Barbara: Fuck love, what a crock of shit. People can convince themselves they love a painted rock.
(August: Osage County)

Karen:
I'm not defending him. He's not perfect. Just like all the rest of us, down here in the muck. I'm no angel myself. I've done some things that I'm not proud of. Things you'll never know about. Know what? I may even have to do some things I'm not proud of again. 'Cause sometimes life puts you in a corner that way. And I am a human being, after all.
(August: Osage County)

Astrov:
A human being should be entirely beautiful: the face, the clothes, the mind, the thoughts. Your step-mother is, of course, beautiful to look at, but don't you see? she does nothing but sleep and eat and walk and bewitch us, and that is all. She has no responsibilities, everything is done for her--am I not right? And an idle life can never be a pure one.
(Uncle Vanya)

Yelena:
The truth, no matter how bad, is better than an uncertainty.
Sonya: Not knowing is better, because then there is still hope.
(Uncle Vanya)

"If people bring so much courage to this world the world has to kill them to break them, so of course it kills them. The world breaks every one and afterward many are strong at the broken places. But those that will not break it kills. It kills the very good and the very gentle and the very brave impartially. If you are none of these you can be sure it will kill you too but there will be no special hurry."

(A Farewell to Arms)
Yum. Stewart's Orange n Cream soda. A bit o' heaven in a glass bottle.

I was just randomly wondering about something:

I feel like I know a lot of people who consider themselves to be relatively selfless. As in, they give a lot to others, put their loved ones before themselves, and always take on everyone else's problems with their own. And these people, not unlike myself, generally feel like they're the ones who always are catching everyone else when everyone else is falling, but then there's no one there to catch them.

If this is the case, then why don't we all catch each other?

Might be misguided late-night logic, but I'm failing to see how this doesn't work.

Oh wait. Unless some of those "selfless" people aren't as generous with themselves as they think. Mmm.

That's all.

Sunday, March 2, 2008

Barbara: You're never coming back to me, are you Bill?

Bill: Never say never, but . . .
Barbara: But no.
Bill: But no.
Barbara: Even if things don't work out with you and Marsha.
Bill: Cindy.
Barbara: Cindy.
Bill: Right. Even if things don't work out.
Barbara: And I'm never really going to understand why, am I?
(Bill struggles . . . it seems as if he might say something more, but then:)
Bill: Probably not.
(Silence. Bill heads for the door. Barbara watches him go and sobs.)
Barbara: I love you . . . I love you . . .
(He stands for a moment, his back to her. He exits. Barbara stands, alone.)

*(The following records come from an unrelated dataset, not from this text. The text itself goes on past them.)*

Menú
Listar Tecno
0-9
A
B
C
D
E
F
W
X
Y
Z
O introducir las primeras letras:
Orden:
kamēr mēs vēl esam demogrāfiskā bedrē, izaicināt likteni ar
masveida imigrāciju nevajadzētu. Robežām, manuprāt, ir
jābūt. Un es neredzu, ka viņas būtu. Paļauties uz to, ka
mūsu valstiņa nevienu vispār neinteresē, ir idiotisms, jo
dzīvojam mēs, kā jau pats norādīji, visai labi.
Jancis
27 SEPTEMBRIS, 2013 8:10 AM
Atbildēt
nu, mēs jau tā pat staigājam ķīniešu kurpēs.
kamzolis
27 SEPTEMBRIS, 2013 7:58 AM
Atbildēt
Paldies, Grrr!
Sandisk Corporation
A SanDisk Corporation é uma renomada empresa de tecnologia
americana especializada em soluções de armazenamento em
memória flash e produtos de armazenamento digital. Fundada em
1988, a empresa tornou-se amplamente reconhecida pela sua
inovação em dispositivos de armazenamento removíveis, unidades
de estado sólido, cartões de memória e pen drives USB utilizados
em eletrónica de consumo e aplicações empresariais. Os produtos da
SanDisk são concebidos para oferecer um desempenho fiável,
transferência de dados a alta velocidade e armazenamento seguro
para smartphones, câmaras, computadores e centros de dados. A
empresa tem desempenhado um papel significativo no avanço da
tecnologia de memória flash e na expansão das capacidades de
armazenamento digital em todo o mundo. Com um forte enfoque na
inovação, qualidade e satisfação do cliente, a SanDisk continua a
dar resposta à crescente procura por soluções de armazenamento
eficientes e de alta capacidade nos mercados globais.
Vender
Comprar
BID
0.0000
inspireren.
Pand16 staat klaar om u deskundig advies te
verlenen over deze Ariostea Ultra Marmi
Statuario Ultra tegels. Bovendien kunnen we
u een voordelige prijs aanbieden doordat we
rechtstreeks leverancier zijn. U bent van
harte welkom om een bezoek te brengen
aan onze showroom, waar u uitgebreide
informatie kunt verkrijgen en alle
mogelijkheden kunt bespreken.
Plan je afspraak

I guess it's about time I really accept that there are certain things that have happened that I will never understand. Questions that, no matter how much I deserve ["deserve"?] answers, will never get answered. I feel like that's admitting defeat, but I guess I'm just going to have to get over it.

Sylvia: Look, I adore Jocelyn, but . . . ah ha, if, "Loving is letting go," then whoever wants Jocelyn is going to have to pry her fingers loose, one by one.